* **THE TASK**
Once you have read the entries below, write them all out again exactly.

* **RECORDS FOR THIS EXERCISE**

>>>>>

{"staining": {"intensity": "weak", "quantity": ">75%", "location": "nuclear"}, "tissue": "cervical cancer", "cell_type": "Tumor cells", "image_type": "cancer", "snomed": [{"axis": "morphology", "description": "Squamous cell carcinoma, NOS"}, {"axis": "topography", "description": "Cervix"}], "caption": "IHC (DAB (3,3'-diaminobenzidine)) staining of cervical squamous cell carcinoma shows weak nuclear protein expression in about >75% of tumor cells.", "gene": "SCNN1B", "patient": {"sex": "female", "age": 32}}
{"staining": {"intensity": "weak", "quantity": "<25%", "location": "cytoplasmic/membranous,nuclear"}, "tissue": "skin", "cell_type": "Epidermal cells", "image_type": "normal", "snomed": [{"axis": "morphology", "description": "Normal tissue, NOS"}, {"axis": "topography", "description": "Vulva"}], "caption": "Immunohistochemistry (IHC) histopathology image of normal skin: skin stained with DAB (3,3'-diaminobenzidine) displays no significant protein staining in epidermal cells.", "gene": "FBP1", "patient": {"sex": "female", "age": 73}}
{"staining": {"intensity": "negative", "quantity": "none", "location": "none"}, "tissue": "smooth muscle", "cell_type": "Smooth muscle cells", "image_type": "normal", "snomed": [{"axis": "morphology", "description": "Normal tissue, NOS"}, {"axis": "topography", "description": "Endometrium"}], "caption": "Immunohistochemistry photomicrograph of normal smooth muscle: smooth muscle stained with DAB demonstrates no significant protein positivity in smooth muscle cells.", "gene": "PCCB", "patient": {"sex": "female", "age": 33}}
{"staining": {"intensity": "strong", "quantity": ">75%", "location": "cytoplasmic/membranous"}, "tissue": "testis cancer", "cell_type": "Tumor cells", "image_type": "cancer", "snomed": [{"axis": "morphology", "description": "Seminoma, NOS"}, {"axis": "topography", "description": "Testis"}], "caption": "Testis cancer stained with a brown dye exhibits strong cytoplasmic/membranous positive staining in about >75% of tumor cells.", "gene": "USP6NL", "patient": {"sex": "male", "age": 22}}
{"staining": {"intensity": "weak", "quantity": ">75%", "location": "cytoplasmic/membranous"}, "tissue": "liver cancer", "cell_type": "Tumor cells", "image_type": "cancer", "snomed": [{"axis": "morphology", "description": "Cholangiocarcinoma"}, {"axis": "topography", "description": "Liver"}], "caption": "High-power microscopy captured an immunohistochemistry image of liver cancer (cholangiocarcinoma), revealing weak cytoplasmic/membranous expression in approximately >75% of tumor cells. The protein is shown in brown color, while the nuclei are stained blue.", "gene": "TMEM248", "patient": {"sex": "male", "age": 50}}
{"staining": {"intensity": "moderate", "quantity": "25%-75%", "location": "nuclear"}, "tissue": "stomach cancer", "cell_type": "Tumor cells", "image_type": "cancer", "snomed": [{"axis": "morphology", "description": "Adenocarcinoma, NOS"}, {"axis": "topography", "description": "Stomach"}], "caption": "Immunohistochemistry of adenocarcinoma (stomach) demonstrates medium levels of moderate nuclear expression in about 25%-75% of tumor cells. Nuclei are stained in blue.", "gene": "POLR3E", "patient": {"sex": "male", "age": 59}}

<<<<<

* **COMPLETED EXERCISE**
{"staining": {"intensity": "weak", "quantity": ">75%", "location": "nuclear"}, "tissue": "cervical cancer", "cell_type": "Tumor cells", "image_type": "cancer", "snomed": [{"axis": "morphology", "description": "Squamous cell carcinoma, NOS"}, {"axis": "topography", "description": "Cervix"}], "caption": "IHC (DAB (3,3'-diaminobenzidine)) staining of cervical squamous cell carcinoma shows weak nuclear protein expression in about >75% of tumor cells.", "gene": "SCNN1B", "patient": {"sex": "female", "age": 32}}
{"staining": {"intensity": "weak", "quantity": "<25%", "location": "cytoplasmic/membranous,nuclear"}, "tissue": "skin", "cell_type": "Epidermal cells", "image_type": "normal", "snomed": [{"axis": "morphology", "description": "Normal tissue, NOS"}, {"axis": "topography", "description": "Vulva"}], "caption": "Immunohistochemistry (IHC) histopathology image of normal skin: skin stained with DAB (3,3'-diaminobenzidine) displays no significant protein staining in epidermal cells.", "gene": "FBP1", "patient": {"sex": "female", "age": 73}}
{"staining": {"intensity": "negative", "quantity": "none", "location": "none"}, "tissue": "smooth muscle", "cell_type": "Smooth muscle cells", "image_type": "normal", "snomed": [{"axis": "morphology", "description": "Normal tissue, NOS"}, {"axis": "topography", "description": "Endometrium"}], "caption": "Immunohistochemistry photomicrograph of normal smooth muscle: smooth muscle stained with DAB demonstrates no significant protein positivity in smooth muscle cells.", "gene": "PCCB", "patient": {"sex": "female", "age": 33}}
{"staining": {"intensity": "strong", "quantity": ">75%", "location": "cytoplasmic/membranous"}, "tissue": "testis cancer", "cell_type": "Tumor cells", "image_type": "cancer", "snomed": [{"axis": "morphology", "description": "Seminoma, NOS"}, {"axis": "topography", "description": "Testis"}], "caption": "Testis cancer stained with a brown dye exhibits strong cytoplasmic/membranous positive staining in about >75% of tumor cells.", "gene": "USP6NL", "patient": {"sex": "male", "age": 22}}
{"staining": {"intensity": "weak", "quantity": ">75%", "location": "cytoplasmic/membranous"}, "tissue": "liver cancer", "cell_type": "Tumor cells", "image_type": "cancer", "snomed": [{"axis": "morphology", "description": "Cholangiocarcinoma"}, {"axis": "topography", "description": "Liver"}], "caption": "High-power microscopy captured an immunohistochemistry image of liver cancer (cholangiocarcinoma), revealing weak cytoplasmic/membranous expression in approximately >75% of tumor cells. The protein is shown in brown color, while the nuclei are stained blue.", "gene": "TMEM248", "patient": {"sex": "male", "age": 50}}
{"staining": {"intensity": "moderate", "quantity": "25%-75%", "location": "nuclear"}, "tissue": "stomach cancer", "cell_type": "Tumor cells", "image_type": "cancer", "snomed": [{"axis": "morphology", "description": "Adenocarcinoma, NOS"}, {"axis": "topography", "description": "Stomach"}], "caption": "Immunohistochemistry of adenocarcinoma (stomach) demonstrates medium levels of moderate nuclear expression in about 25%-75% of tumor cells. Nuclei are stained in blue.", "gene": "POLR3E", "patient": {"sex": "male", "age": 59}}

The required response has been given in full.